“Top-quality bourbon needs top-quality water,” he said. “To quote one of our partners, ‘We’re a water-treatment company that also sells bourbon.’”
Meanwhile, Searen representatives noted the nation faces increasing demand for a limited resource, clean water. And current wastewater-treatment processes “are outdated, complex, expensive, and energy-intensive,” according to their presentation.
Searen’s water-cleaning process, a vacuum-air-lift, “is a multi-function device that cleans water using low energy,” the company announced. A vacuum pump draws water up a small tower, and bubbles rise in the tower, they cause extraction of wastes, gases and solids into a tank that discharges them from the system, leaving the clean water.
Using the forces of atmospheric pressure and gravity, the energy-efficient process.
Searen’s first market aim is farm-raised fish.
Antony Seppi of the Hamilton Mill and Pipeline H2O programs, said one of the water-tech program’s slogans is “Pilot locally, deploy globally.”
Aside for a chance at the two $25,000 prizes, the program helped the five businesses and one non-profit organization to hone their presentation skills, work with mentors and work with companies and utilities that could help improve their products.
The Pipeline program put companies in touch with food and beverage companies, such as Pepsi, with the U.S. Environmental Protection Agency, and with utilities in the region, including those at the city of Hamilton, in Cincinnati and Northern Kentucky. The firms also met with the Greater Cincinnati Foundation for assistance.
In addition to helping the businesses grow, their products can help create “smarter cities, more efficient cities,” Seppi said.
The winners of the $25,000 prizes were chosen in a unique way: Over the course of about 15 weeks, the participating six businesses ranked their competition in six categories, which were weighted. The two winners were the ones with highest scores.
Several of the six groups not only have the potential to make money, but they also have the ability to improve people’s lives.
- AguaClara, based in Ithaca, N.Y., a non-profit, builds municipal-sized water treatment facilities in poor countries such as Honduras and India.
- ANDalyze, of Champaign, Ill., has created devices that can test for heavy metals and other dangerous contaminants in water. Rather than taking weeks and hundreds of dollars per sample, its hand-held devices can test water for the contaminants in less than a minute for about $6.
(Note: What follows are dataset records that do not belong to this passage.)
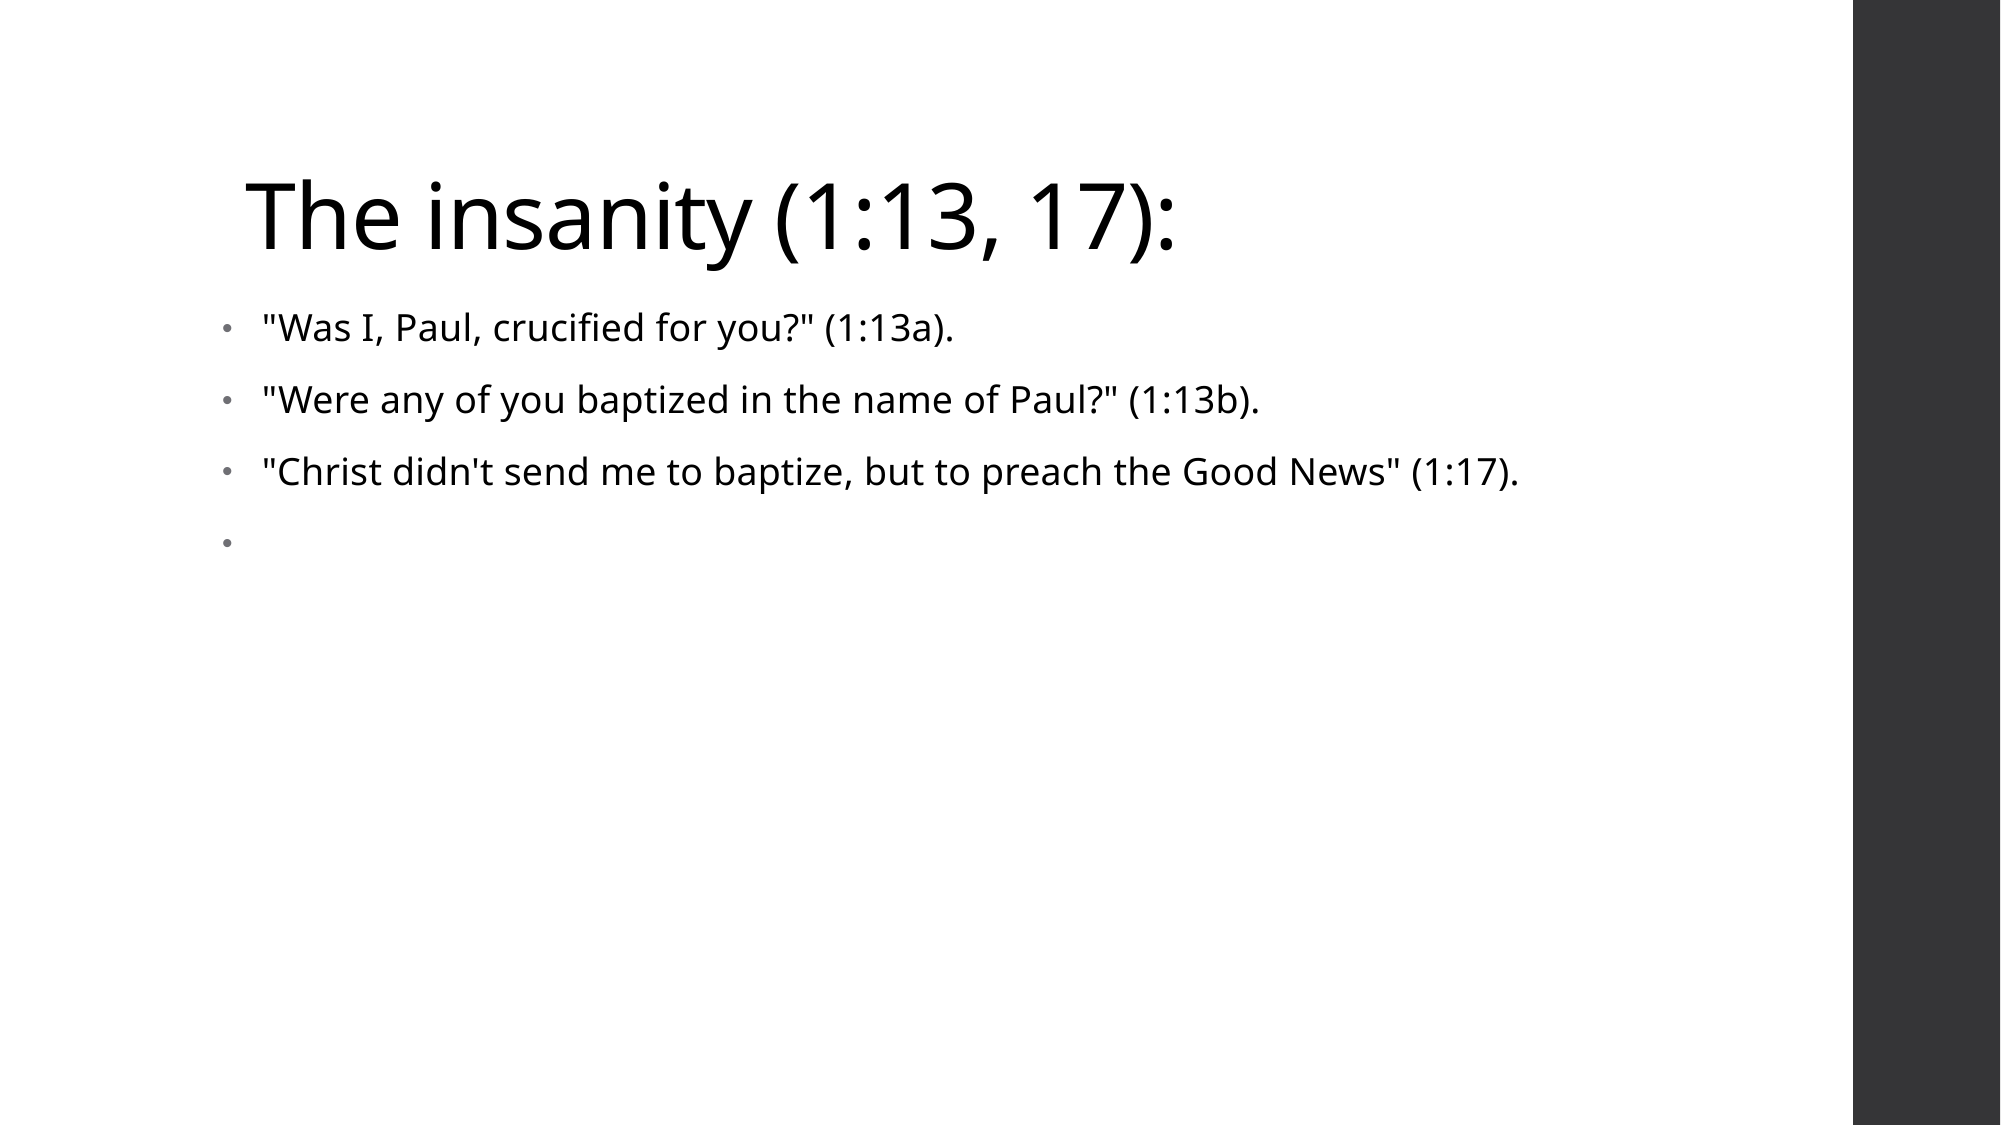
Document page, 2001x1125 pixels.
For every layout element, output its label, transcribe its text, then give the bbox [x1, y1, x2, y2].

title The insanity (1:13, 17): [206, 60, 1797, 278]
list "Was I, Paul, crucified for you?" (1:13a). "Were any of you baptized in the name of Paul?" (1:13b). "Christ didn't send me to baptize, but to preach the Good News" (1:17). [206, 299, 1617, 1014]
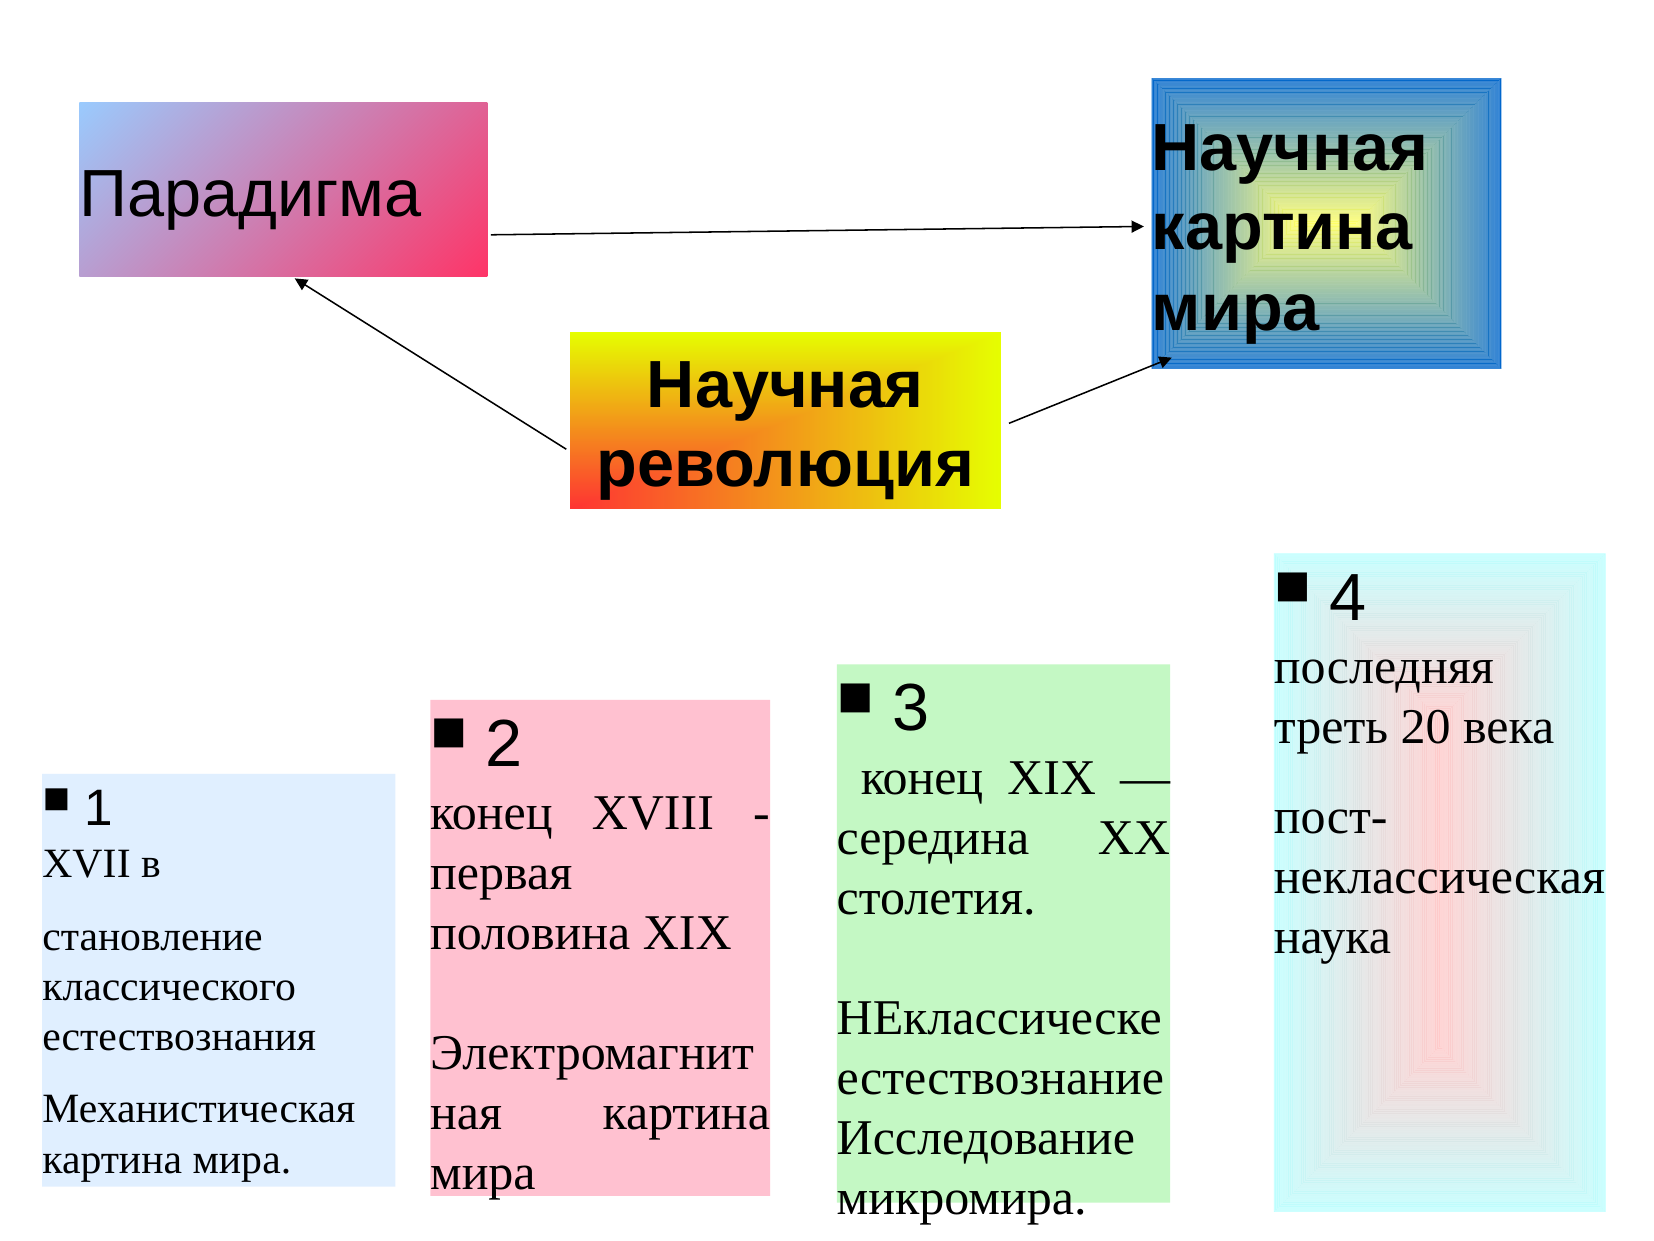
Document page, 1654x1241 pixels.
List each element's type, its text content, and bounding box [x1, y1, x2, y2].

list 1 XVII в становление классического естествознания Механистическая картина мира. [42, 773, 396, 1187]
title Научная революция [570, 332, 1001, 509]
text_box 3 конец XIX — середина XX столетия. НЕклассическе естествознание Исследование микромира. [836, 664, 1171, 1203]
text_box 2 конец XVIII - первая половина XIX Электромагнитная картина мира [430, 699, 771, 1196]
text_box Научная картина мира [1151, 78, 1502, 369]
text_box Парадигма [79, 102, 488, 277]
list 4 последняя треть 20 века пост-неклассическая наука [1273, 553, 1606, 1212]
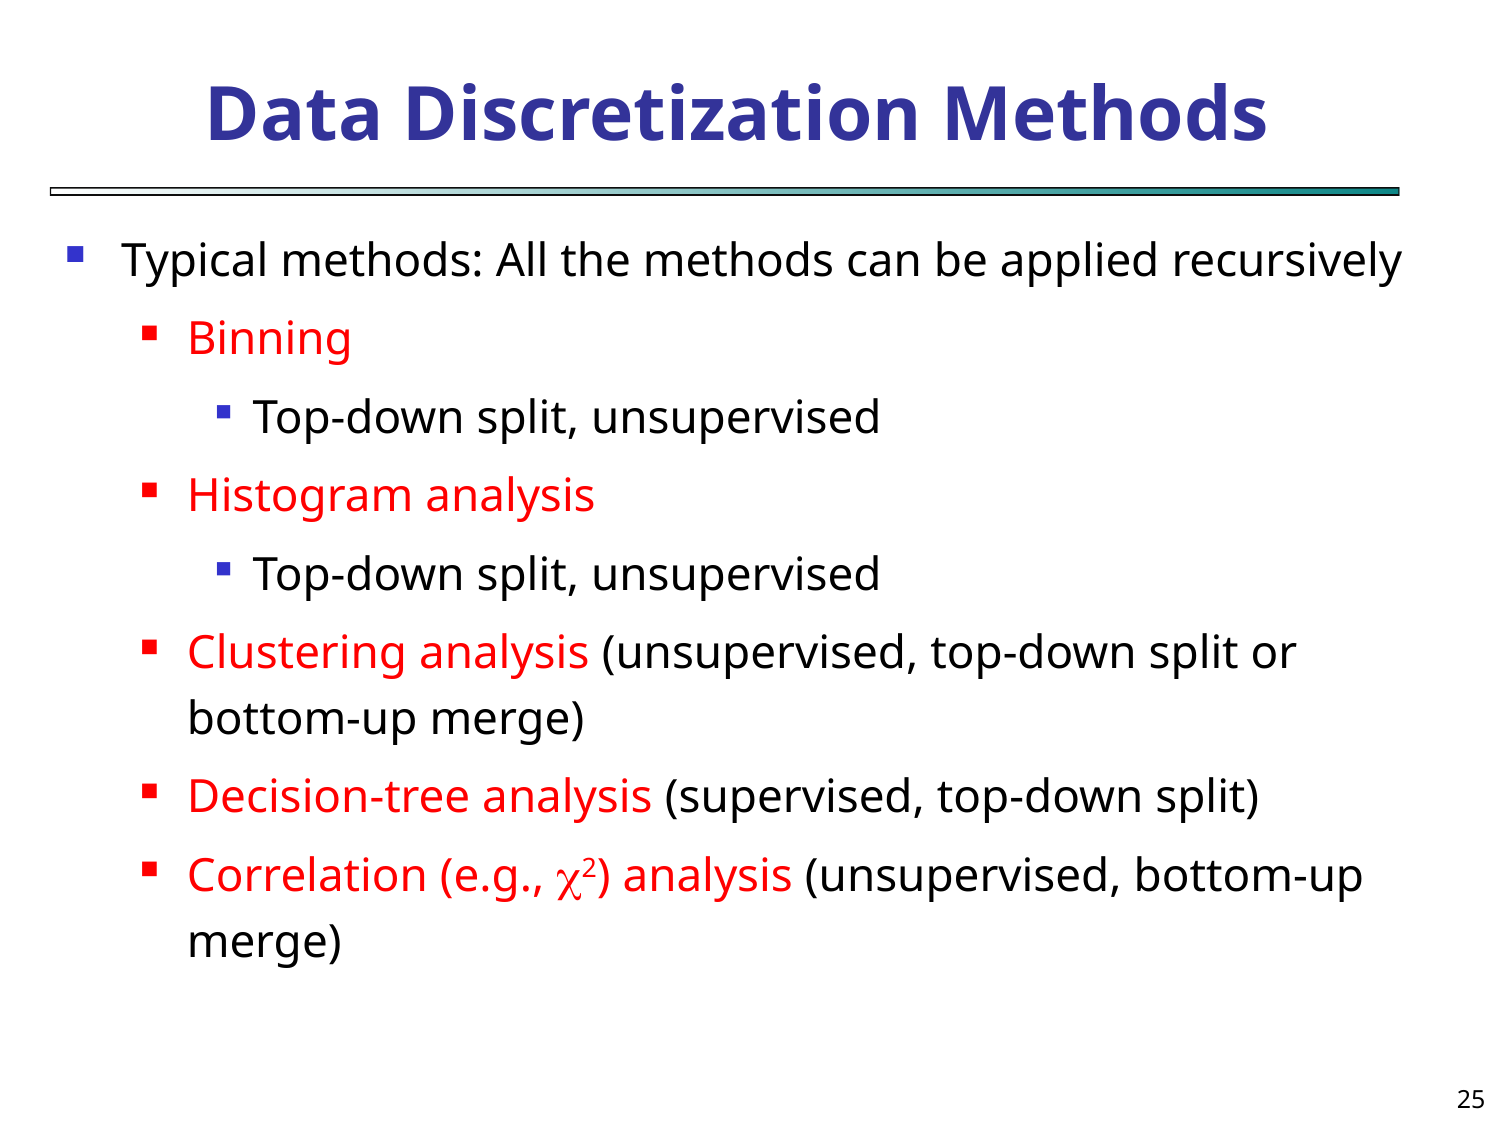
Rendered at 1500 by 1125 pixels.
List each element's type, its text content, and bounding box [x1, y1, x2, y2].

- kWRiver Hydroelectric, based in Hamilton, has developed hydroelectric facilities that can be used at low-level dams, like the one on the Great Miami River south of downtown Hamilton, to produce environmentally friendly electricity.
- And WaterStep, based in Louisville, Ky., has developed a compact "Water on Wheels" unit that provides rapid-response water-cleaning that's needed in disasters and emergencies, where water is at a premium.